En ce qui concerne l’aide juridictionnelle, le fait de prévoir que toute demande doit être précédée de la consultation d’un avocat ajoute un obstacle supplémentaire au parcours du justiciable qui souhaite saisir la justice et qui n’en a pas les moyens. De plus, il est inadmissible de confier aux avocats, qui sont des acteurs privés, une mission relevant de l’autorité de l’administration à seule fin de réaliser des économies.
Le rétablissement du droit de timbre va, hélas ! dans le même sens. Instaurée en 2011 et supprimée en 2014, cette taxe présentée comme devant aider au financement de l’aide juridictionnelle aura surtout eu pour conséquence de finir de décourager bien des justiciables aux revenus modestes.
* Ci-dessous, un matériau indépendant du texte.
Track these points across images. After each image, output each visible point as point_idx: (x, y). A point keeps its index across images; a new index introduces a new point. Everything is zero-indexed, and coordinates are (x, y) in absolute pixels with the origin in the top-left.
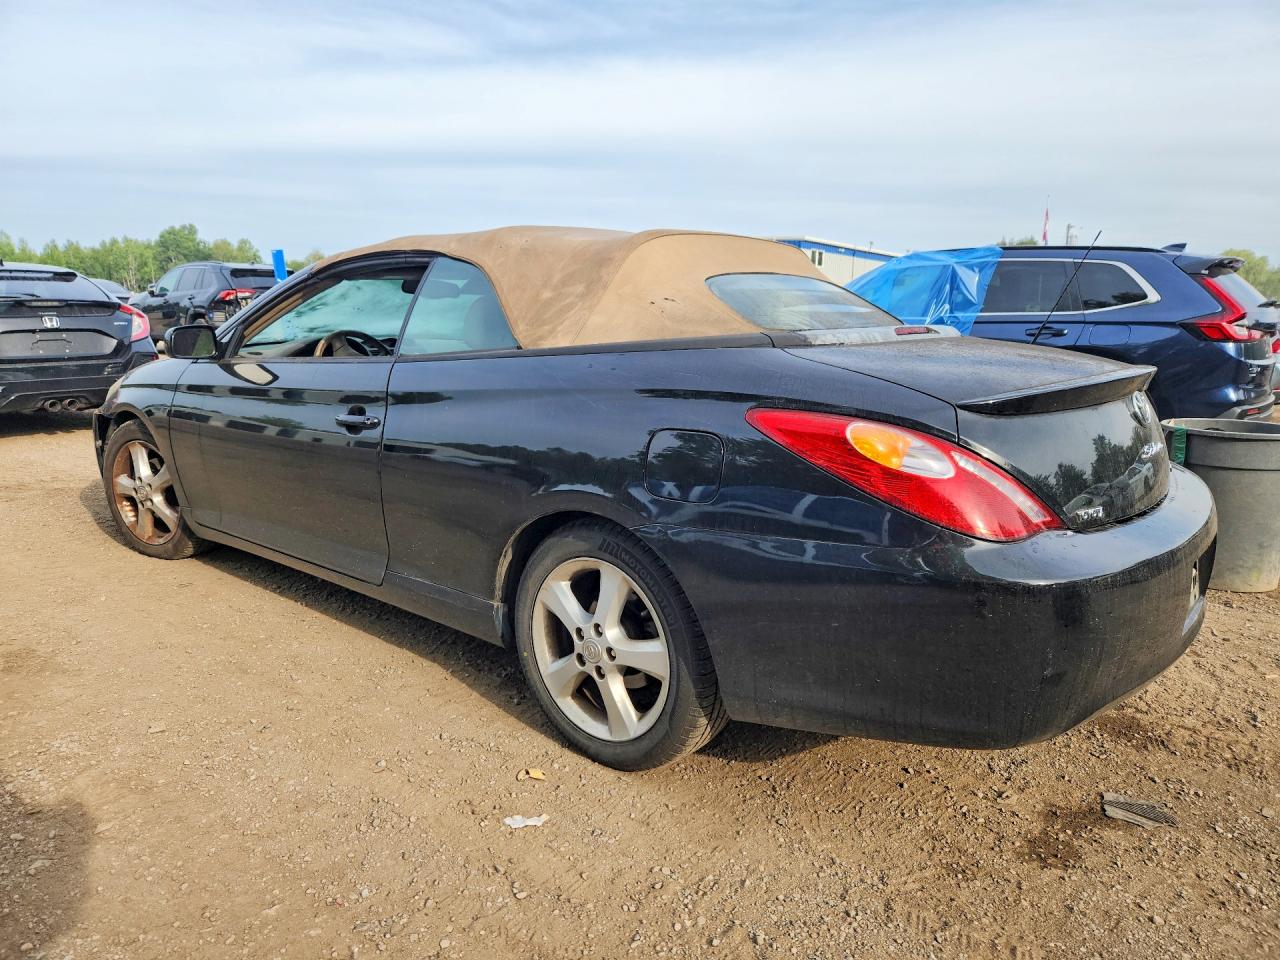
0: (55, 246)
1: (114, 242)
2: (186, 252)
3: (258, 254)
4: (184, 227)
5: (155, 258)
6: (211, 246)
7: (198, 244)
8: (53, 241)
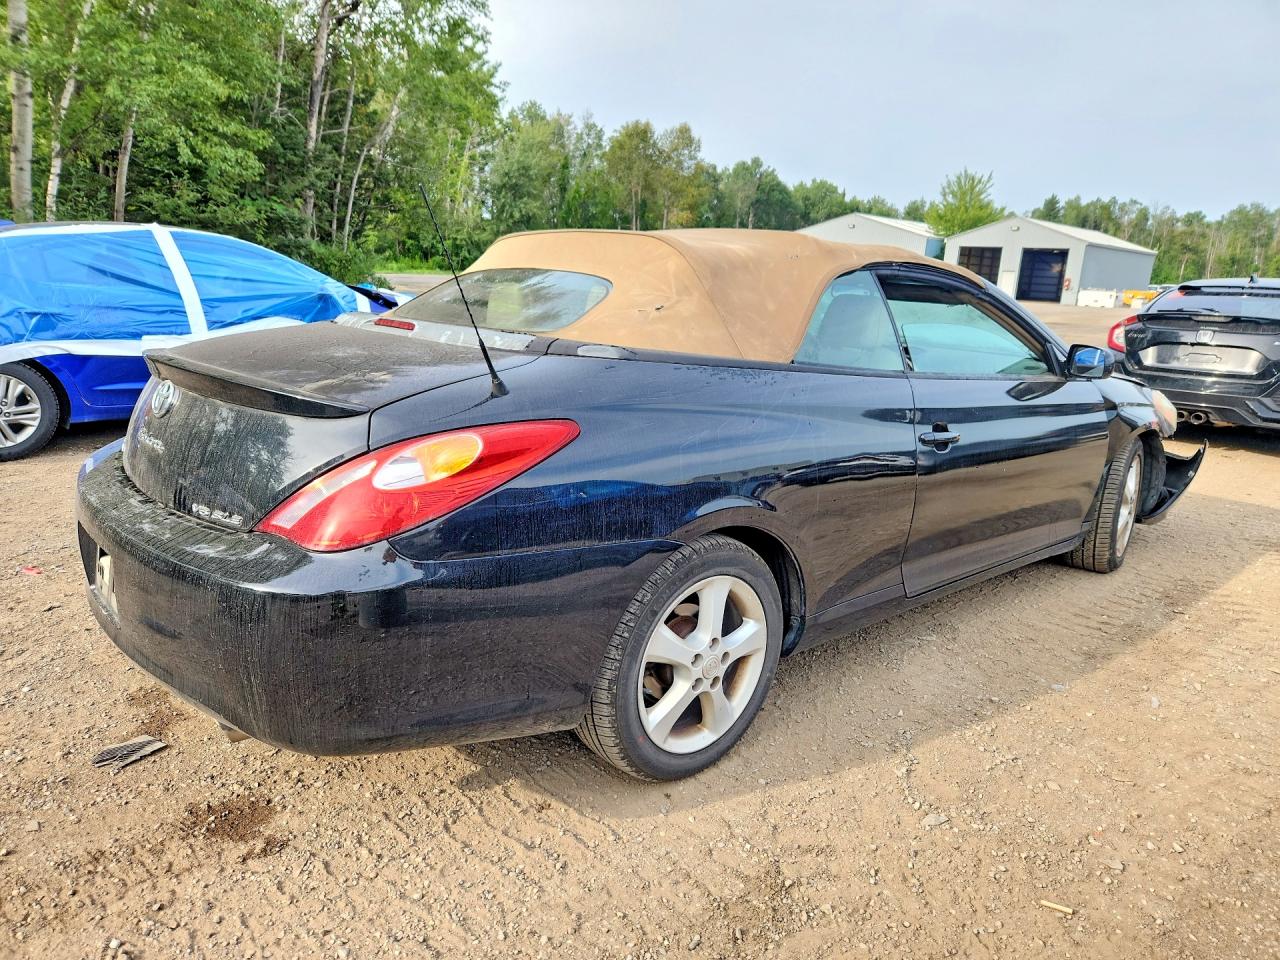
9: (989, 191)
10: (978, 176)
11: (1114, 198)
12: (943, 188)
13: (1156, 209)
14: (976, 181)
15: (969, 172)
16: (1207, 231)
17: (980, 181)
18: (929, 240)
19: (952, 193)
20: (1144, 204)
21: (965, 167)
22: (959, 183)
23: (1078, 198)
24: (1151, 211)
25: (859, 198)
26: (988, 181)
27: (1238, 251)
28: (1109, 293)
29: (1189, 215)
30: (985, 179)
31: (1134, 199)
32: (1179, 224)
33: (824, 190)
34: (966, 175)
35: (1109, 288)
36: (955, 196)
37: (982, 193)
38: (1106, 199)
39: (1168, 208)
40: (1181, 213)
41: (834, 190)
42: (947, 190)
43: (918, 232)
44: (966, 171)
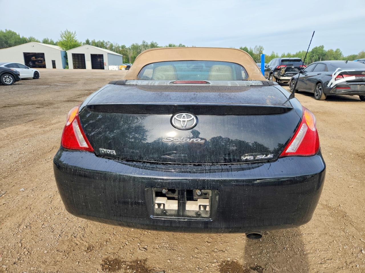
0: (284, 55)
1: (300, 52)
2: (318, 54)
3: (342, 53)
4: (320, 47)
5: (309, 56)
6: (327, 51)
7: (323, 51)
8: (284, 53)
9: (76, 37)
10: (71, 32)
11: (104, 40)
12: (61, 35)
13: (114, 44)
14: (71, 34)
15: (68, 30)
16: (127, 50)
17: (72, 34)
18: (61, 51)
19: (64, 36)
20: (112, 42)
21: (67, 29)
22: (66, 34)
23: (94, 40)
24: (113, 44)
25: (25, 37)
26: (75, 34)
27: (135, 55)
28: (116, 66)
29: (122, 46)
30: (74, 33)
31: (109, 41)
32: (120, 48)
33: (11, 33)
34: (68, 32)
35: (116, 65)
36: (65, 38)
37: (73, 38)
38: (102, 41)
39: (117, 44)
40: (120, 45)
41: (15, 34)
42: (62, 36)
43: (57, 49)
44: (67, 30)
Pourquoi alors vouloir la rétablir ?
Comme ma collègue Cécile Cukierman l’indiquait dans sa contribution au rapport de la mission qui a précédé ce texte, s’attaquer à l’aide juridictionnelle, c’est s’attaquer à la fonction essentielle de la justice, qui est de rétablir l’égalité des armes entre les parties. L’aide juridictionnelle est le moyen précieux d’accéder à la même justice pour tous.
En matière de justice pénale, vos propositions nous inquiètent et témoignent de l’urgence qu’il y a à réfléchir sérieusement sur le sens de la peine. Je vous rappelle, mes chers collègues, que celle-ci a trois vocations : punir, protéger la société et réinsérer.
Avec ce texte, la réinsertion n’a aucune place ; au contraire, la peine n’est envisagée que sous l’angle de la punition. En outre, l’unique peine considérée comme possible, voire efficace, est la peine de prison. Comme s’il n’existait qu’elle !
Mon discours aux antipodes de vos propositions va vous sembler inconcevable. Pour autant, monsieur le président de la commission des lois, je me dois de signaler les effets délétères de l’emprisonnement sur les personnes condamnées et, à terme, sur la société dans son ensemble. C’est aussi ce que relève l’Observatoire international des prisons.
C’est pourquoi nous demanderons la suppression de l’article 27, car il est essentiel que le juge de l’application des peines intervienne dans tous les cas, le but étant que la peine soit la plus adaptée possible, et ainsi la plus efficace, avec des « projets de sortie » au cas par cas pour une réinsertion réussie. Nous avancerons nos propositions en ce sens lorsque sera examiné le projet du Gouvernement.
À cet égard, nous formons le vœu que les chantiers que vous lancez, madame la garde des sceaux, ou qui sont en cours aboutissent à un texte sous-tendu par une tout autre logique – les premières annonces nous laissent cependant un peu sceptiques… –, car il y a urgence à prôner et à ériger une justice plus sociale et humaine. Sans cela, toute tentative de redressement sera vaine.
La justice fait l’objet d’une politique publique bien particulière, car elle est essentielle à notre État de droit : si elle ne fonctionne pas bien, c’est toute la société qui s’effondre…
Pour toutes ces raisons, et également parce que la commission des lois n’a modifié leur texte qu’à la marge, sans rien changer à l’économie générale, nous voterons contre ces deux propositions de loi.
Applaudissements sur les travées du groupe communiste républicain citoyen et écologiste.
Mes chers collègues, nous allons maintenant interrompre nos travaux ; nous les reprendrons à vingt et une heures trente.
La séance est suspendue.
La séance, suspendue à dix-sept heures cinquante-cinq, est reprise à vingt-et-une heures trente, sous la présidence de M. Thani Mohamed Soilihi.